After establishing the possible underlying assumption for the shift, it is important to explain the ‘how’. This will be done by showcasing the expanded competitiveness of the BRICS, their strengths against the current status quo—established and maintained by the G7—and how it could capitalize on these to protect itself from the growing hostility through challenging the US dollar’s role in global trade. Moreover, we aim to present the most likely challenger to the US dollar and highlight its ‘dethroning capabilities’. The main objective of the essay is to find out whether the US dollar is likely to follow in the footsteps of the nineteenth-century British pound, or whether it can hold on to its hegemony as the most important currency in the world.
= = = = = = =
§ **USING THE INFORMATION**:
#1 In the passage on the US dollar, which group is said to have established and maintained the current status quo?
#2 Transcribe the passage on the US dollar, starting at "After establishing the" and ending at "in the world.".

(Dataset entries)
= = = = = = =
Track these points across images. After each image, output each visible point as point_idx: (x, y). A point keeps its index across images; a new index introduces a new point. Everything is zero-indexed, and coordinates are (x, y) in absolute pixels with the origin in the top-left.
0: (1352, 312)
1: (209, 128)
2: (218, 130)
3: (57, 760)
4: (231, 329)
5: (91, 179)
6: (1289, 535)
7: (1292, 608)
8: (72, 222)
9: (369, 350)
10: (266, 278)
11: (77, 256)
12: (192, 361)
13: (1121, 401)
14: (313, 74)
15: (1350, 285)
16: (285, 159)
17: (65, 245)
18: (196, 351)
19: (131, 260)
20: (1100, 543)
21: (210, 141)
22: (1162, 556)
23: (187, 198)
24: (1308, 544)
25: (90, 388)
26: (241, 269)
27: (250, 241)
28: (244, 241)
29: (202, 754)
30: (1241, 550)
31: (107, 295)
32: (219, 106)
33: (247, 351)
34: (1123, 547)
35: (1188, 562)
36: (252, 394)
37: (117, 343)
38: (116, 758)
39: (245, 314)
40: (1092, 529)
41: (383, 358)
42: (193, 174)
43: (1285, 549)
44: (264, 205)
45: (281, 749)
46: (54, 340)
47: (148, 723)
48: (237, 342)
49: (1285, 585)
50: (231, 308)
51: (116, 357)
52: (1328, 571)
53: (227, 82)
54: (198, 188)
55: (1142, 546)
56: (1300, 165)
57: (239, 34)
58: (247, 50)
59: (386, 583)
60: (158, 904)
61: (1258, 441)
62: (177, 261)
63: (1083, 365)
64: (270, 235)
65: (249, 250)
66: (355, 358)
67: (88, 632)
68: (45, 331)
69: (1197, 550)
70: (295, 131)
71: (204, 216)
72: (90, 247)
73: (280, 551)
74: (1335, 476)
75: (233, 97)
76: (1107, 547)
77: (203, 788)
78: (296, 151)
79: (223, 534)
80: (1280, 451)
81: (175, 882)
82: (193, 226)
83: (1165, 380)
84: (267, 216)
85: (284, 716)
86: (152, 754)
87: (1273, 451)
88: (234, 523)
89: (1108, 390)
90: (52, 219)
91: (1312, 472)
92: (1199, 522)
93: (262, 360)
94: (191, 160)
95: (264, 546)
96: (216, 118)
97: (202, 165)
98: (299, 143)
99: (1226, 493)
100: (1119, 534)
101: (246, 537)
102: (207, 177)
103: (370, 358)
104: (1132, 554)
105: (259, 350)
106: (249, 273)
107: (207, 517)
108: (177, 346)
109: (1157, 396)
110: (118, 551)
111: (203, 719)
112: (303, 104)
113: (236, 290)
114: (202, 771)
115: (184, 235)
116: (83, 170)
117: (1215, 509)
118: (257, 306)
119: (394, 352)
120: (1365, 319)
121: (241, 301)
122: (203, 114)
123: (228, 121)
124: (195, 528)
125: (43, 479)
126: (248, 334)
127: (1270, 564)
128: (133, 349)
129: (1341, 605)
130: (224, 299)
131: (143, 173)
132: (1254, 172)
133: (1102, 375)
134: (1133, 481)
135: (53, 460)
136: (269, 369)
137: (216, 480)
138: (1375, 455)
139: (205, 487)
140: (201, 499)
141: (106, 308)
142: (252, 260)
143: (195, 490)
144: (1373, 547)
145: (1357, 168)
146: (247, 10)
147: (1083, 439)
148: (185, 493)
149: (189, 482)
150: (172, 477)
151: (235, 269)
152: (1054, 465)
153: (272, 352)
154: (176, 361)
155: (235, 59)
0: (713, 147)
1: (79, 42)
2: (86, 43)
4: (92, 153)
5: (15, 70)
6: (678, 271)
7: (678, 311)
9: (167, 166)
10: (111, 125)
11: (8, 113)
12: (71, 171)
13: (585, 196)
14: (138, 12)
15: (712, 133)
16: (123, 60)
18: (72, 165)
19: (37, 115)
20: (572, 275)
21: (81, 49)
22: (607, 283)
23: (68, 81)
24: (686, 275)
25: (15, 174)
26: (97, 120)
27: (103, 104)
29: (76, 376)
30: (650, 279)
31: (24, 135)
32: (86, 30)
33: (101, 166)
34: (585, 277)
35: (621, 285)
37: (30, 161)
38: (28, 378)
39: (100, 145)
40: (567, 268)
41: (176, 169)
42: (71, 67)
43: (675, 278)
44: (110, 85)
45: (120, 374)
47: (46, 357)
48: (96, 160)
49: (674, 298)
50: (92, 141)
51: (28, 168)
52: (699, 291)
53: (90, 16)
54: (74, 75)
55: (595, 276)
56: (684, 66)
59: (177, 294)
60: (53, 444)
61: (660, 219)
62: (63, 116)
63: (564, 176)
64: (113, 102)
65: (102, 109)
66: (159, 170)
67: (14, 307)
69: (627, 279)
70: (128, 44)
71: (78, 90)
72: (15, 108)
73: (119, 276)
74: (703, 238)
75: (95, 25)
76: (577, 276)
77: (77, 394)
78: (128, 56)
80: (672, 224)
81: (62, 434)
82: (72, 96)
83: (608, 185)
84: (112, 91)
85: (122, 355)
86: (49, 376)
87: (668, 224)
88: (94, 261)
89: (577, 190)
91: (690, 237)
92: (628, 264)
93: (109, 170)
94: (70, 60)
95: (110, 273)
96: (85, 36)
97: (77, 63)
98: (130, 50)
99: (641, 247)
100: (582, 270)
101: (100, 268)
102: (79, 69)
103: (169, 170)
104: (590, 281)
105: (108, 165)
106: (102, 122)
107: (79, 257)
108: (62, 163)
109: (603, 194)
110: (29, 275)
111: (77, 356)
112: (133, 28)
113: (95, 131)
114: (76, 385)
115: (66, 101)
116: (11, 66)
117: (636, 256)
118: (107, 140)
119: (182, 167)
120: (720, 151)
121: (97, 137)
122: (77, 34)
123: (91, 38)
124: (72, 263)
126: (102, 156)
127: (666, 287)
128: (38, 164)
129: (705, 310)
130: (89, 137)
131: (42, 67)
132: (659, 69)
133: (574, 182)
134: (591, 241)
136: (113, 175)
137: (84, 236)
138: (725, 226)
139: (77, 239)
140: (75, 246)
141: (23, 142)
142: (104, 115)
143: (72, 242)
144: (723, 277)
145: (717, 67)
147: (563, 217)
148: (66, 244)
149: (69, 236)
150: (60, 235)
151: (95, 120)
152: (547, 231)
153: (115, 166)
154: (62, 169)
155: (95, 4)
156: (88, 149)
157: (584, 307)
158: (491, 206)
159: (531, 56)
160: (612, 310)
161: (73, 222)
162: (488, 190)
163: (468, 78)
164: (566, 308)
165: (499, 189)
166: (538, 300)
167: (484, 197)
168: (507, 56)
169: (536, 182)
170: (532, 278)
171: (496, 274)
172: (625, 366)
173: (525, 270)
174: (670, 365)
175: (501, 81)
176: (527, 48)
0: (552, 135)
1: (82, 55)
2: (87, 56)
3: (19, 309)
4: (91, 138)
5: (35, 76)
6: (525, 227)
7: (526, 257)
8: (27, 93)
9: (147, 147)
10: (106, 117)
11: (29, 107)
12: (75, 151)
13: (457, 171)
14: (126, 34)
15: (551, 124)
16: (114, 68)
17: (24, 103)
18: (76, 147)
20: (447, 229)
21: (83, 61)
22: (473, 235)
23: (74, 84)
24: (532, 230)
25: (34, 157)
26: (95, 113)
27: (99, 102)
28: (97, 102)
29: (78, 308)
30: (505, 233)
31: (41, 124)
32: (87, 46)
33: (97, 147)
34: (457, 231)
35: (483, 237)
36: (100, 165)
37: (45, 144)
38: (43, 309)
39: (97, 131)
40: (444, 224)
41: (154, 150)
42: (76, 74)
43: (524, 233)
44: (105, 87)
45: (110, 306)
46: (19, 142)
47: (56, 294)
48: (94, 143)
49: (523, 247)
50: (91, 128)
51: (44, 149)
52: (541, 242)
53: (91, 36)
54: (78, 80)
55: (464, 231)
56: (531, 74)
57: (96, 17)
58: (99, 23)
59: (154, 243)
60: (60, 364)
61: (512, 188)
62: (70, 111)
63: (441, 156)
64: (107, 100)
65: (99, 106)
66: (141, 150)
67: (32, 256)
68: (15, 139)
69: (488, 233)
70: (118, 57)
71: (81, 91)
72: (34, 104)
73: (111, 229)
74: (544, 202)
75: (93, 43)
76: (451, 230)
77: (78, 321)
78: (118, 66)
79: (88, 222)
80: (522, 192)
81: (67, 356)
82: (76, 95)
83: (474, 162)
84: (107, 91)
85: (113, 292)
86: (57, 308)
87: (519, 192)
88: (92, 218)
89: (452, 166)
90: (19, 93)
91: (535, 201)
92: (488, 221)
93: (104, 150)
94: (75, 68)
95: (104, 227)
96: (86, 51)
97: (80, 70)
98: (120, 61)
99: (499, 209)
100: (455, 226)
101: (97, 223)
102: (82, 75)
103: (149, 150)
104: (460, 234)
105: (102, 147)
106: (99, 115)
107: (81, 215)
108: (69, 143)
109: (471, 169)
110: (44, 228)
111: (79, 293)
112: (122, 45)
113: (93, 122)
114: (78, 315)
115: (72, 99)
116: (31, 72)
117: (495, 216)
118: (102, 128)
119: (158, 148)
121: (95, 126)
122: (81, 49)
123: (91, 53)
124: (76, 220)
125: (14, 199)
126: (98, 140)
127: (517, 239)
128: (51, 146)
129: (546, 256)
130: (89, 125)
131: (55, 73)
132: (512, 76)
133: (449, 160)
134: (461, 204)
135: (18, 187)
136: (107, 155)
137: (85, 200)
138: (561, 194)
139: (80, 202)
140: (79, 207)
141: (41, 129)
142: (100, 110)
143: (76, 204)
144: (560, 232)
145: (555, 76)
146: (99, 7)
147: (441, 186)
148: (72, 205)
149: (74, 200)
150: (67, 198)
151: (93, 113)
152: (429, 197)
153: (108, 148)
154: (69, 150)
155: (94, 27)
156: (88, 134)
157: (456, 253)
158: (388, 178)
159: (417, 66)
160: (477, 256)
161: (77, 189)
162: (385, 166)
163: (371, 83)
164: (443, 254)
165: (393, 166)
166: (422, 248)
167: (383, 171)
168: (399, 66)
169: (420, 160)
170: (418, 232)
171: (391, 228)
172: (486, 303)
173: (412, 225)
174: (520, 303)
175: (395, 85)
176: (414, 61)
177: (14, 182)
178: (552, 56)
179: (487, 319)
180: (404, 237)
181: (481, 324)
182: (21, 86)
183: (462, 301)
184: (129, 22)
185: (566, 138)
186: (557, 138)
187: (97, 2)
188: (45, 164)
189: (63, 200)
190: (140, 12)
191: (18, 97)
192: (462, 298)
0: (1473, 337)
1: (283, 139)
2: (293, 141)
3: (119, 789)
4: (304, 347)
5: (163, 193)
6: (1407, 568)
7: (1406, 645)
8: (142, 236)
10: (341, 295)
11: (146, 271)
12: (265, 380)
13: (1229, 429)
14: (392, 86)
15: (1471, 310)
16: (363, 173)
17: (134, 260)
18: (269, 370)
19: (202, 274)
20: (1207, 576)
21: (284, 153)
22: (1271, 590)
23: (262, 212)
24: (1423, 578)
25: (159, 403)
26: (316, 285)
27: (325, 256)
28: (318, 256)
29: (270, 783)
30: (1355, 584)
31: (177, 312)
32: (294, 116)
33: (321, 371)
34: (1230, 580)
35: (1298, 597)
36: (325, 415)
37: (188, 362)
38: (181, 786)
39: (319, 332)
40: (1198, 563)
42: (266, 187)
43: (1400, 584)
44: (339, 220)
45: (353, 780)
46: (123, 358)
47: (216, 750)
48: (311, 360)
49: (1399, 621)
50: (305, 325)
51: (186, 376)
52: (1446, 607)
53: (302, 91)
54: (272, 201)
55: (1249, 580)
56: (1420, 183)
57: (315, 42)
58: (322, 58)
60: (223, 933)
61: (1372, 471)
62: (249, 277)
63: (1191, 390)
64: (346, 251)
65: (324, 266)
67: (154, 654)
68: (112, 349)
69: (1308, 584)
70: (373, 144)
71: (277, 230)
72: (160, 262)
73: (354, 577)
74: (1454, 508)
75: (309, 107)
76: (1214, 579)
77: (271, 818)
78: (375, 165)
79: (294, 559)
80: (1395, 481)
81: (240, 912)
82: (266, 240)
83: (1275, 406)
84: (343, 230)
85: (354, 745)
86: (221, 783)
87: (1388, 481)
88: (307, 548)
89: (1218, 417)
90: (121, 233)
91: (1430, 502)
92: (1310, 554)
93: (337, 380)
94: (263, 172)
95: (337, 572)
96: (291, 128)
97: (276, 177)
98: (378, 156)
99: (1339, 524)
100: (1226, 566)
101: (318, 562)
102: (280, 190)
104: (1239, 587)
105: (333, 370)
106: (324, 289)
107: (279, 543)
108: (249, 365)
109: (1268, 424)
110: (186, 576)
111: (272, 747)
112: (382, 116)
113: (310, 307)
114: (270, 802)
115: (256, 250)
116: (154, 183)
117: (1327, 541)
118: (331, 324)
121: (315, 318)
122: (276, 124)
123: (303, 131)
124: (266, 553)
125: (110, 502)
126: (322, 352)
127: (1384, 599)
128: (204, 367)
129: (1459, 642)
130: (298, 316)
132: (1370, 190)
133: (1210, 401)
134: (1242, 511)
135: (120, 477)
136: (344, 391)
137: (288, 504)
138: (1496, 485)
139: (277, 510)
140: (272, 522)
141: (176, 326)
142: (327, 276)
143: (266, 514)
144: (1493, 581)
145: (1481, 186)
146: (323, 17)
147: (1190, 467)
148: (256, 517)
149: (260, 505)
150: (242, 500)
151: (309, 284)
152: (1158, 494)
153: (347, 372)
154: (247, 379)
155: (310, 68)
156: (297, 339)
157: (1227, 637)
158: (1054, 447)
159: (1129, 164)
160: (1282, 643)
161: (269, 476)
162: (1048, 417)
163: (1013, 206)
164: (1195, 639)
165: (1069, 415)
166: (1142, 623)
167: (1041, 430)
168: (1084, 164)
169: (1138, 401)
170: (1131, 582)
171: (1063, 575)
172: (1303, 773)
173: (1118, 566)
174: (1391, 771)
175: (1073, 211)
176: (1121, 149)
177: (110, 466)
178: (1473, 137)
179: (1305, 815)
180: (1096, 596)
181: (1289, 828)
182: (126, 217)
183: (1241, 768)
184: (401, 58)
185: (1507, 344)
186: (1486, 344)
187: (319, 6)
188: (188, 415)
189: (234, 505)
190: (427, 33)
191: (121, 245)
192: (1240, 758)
= = = = = = =
§ **ANSWERS FOR THE EXERCISE**:
#1 The G7.

#2
After establishing the possible underlying assumption for the shift, it is important to explain the ‘how’. This will be done by showcasing the expanded competitiveness of the BRICS, their strengths against the current status quo—established and maintained by the G7—and how it could capitalize on these to protect itself from the growing hostility through challenging the US dollar’s role in global trade. Moreover, we aim to present the most likely challenger to the US dollar and highlight its ‘dethroning capabilities’. The main objective of the essay is to find out whether the US dollar is likely to follow in the footsteps of the nineteenth-century British pound, or whether it can hold on to its hegemony as the most important currency in the world.